Today I set out on an adventure. My Spanish pupils would probably call it an excursion, which sounds like a trip into the wild with a compass, star chart and guidebook for wild berries. I would call my Sunday activity more of a humble hike.
Alyssa, Misha and I were equipped with tennis shoes, water bottles and small lunches. Alyssa was in charge of bandages for blisters and Misha brought the Spanish dictionary and written directions to El Perdigon, our destination. We were all fueled with a desire to walk, and also eager to reconnect to rural life, fresh air, farmland and remember how humans relate to their natural environment.
Our path out of Zamora began in a park along the River Douro. Early in the morning, the trails were fairly empty except for a few exercisers, dog walkers and, of course, piles of autumn leaves. City dwellers appreciate urban green spaces to escape from the concrete and smog of downtown areas. And I didn't walk ten minutes before finding these people using nature for their daily activities.
Not soon after, we spotted a house in the park's woods. A clothesline and wash buckets surrounded the abode, symbols of sustainability and low-impact living. This statement of alternative living was strengthened by its proximity to the city, since we were still in the city-center!
My friends and I had barely finished marveling at the hut when we encountered two bundled men dwarfed by their fishing rods. Alyssa approached them and proposed a brief photo-shoot. Seeing the camera, they scurried to their bucket to display their 16-inch fish. We snapped dozens of pictures of them and their catch and their proud smiles. They requested some copies, and we obliged. They suggested we meet them the following Sunday between nine and five, since they fish there every day. This was our second encounter with urban environmentalism. Perhaps I didn't need to walk way out of town to find what I was looking for, but it was only nine in the morning and we still had our sights set on El Perdigon.
So we hiked ... well, actually, we walked on the shoulder of a two-lane highway because we got lost. But the city shrunk behind us and the fields of grain now dry and golden brown, spread for miles to the right and left. Alyssa rued how easy it is to forget that traveling by foot is so simply rewarding, and I was grateful to forget the consumerism of a city for a day.
But when we tried to get back on the right path, we happened upon enormous warehouses of wholesale kitchen furniture and tents for outdoor celebrations. The buildings were concrete and nondescript, and deserted, since it was Sunday. As soon as we walked over a scale the size of a swimming pool, we realized we were in a weigh station for trucks, which made sense since we were next to a bulk food distribution center. There were no more fields, and diesel smells out-did the cow manure smells. This faceless industrial zone tainted our expectations for a refreshing stroll and the sight of mass production and its reliance on transportation didn't make sense in the countryside.

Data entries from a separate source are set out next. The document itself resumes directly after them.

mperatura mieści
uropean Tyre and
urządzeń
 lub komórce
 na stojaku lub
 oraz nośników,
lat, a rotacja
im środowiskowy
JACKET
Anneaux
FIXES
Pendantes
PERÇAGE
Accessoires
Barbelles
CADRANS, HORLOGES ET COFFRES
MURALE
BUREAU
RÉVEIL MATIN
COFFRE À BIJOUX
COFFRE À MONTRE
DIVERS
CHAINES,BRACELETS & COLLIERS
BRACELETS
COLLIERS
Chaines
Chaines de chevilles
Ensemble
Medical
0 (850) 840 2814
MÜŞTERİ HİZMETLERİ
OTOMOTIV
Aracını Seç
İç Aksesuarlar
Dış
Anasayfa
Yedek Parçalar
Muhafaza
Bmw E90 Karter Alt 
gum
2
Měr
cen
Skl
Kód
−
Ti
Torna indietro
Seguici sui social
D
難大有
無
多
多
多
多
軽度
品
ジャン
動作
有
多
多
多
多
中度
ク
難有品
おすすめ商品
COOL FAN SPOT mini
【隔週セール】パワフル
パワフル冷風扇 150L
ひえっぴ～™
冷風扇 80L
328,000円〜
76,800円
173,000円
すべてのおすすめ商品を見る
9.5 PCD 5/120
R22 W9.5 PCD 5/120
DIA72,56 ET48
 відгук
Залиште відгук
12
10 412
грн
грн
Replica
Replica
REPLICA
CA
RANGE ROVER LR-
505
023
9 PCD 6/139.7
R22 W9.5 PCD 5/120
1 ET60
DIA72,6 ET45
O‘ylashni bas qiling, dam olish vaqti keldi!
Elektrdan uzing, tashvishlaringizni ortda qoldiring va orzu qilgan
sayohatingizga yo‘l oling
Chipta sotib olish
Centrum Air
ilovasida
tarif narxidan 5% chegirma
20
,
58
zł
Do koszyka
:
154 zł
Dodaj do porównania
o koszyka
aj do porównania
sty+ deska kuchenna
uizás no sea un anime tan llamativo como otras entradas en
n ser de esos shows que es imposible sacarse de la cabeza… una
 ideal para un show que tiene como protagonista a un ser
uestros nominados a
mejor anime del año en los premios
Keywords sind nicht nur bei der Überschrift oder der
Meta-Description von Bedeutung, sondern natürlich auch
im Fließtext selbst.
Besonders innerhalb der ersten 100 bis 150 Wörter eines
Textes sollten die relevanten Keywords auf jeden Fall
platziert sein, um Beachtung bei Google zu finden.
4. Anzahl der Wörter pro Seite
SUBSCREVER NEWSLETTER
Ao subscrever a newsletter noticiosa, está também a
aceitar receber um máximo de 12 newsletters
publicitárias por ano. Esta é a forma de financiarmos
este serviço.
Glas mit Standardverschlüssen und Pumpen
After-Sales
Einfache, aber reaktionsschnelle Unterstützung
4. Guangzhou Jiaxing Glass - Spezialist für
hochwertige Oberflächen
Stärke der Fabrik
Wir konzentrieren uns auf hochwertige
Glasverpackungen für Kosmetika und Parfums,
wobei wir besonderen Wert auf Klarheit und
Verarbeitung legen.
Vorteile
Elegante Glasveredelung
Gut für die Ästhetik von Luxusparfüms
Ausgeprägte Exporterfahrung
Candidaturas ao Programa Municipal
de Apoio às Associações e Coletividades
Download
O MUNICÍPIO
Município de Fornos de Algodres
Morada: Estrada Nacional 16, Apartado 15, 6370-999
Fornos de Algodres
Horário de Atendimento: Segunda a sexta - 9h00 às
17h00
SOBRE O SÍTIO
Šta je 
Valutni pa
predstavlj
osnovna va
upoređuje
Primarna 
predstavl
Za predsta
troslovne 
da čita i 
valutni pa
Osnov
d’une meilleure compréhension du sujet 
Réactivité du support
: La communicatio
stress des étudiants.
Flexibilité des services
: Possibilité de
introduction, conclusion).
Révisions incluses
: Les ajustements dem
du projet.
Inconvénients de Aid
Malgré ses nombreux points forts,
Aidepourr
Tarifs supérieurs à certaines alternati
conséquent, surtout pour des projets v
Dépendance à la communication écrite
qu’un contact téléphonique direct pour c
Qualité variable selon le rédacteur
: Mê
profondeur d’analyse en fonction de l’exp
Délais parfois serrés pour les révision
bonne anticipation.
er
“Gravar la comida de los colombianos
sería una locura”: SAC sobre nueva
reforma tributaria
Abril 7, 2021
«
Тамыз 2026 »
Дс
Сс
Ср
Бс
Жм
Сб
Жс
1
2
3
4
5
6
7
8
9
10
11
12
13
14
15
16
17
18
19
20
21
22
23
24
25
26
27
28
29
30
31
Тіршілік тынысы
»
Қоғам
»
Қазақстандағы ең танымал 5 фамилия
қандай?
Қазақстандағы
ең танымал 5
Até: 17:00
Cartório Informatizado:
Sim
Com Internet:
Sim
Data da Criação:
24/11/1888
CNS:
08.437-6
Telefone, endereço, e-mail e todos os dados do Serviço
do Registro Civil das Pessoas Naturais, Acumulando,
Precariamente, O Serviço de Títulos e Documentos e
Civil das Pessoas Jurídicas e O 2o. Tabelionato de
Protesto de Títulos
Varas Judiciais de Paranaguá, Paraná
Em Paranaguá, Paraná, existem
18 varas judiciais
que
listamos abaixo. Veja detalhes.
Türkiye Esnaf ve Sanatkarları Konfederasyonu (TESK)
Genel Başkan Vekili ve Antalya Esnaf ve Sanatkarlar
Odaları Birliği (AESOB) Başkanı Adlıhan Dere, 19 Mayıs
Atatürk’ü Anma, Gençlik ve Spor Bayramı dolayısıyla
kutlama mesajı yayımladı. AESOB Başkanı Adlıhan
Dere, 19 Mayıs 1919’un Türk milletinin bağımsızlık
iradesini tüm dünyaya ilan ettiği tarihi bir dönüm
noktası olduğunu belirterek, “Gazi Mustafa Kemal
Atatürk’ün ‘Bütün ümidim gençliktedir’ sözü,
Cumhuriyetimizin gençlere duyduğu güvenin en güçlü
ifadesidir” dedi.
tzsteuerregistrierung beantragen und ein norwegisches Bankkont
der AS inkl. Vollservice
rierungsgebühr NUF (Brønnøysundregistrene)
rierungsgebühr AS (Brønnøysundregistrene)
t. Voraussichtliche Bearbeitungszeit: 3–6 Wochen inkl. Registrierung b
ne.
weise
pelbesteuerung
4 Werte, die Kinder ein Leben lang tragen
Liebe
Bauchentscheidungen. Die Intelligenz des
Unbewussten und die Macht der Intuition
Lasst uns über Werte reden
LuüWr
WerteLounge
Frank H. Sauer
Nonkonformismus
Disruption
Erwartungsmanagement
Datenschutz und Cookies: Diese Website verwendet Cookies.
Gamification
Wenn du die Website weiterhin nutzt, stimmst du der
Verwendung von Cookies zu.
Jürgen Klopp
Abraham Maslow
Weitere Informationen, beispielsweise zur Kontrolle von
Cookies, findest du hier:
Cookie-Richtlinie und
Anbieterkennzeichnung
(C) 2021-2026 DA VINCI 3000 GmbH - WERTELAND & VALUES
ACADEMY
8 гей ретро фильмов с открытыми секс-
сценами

In fact, it made little sense at the time because we had turned our backs to the city. Rural culture may not need all-purpose party tents and thousands of chrome faucets. However, the city, less than five miles away, sustains a market for these items. The grocery stores need trucks to deliver food and most stores in Zamora are quaint shops, not nearly big enough to display party tents.
I was surprised at the beginning of the trip when I witnessed urban dwellers benefiting from their natural surroundings at the park and along the river. Now, out in the countryside, I was equally surprised to see the rural space used for the city's benefit, like an external hard drive for excess material that would not fit within the hectic cityscape. The relationship between the two areas is so strong that I found signs of the city amidst farmland and vice versa, and I'm sure I could find similar patterns at home in the United States and around the world. While I was searching for unpolluted air and pastoral surroundings, I found that my notions of the countryside were heavily romanticized and that they are interdependent environments.
At the end of the hike I was busy mulling over these new ideas about my place and space in the world, but my legs were so tired they could not carry me another mile.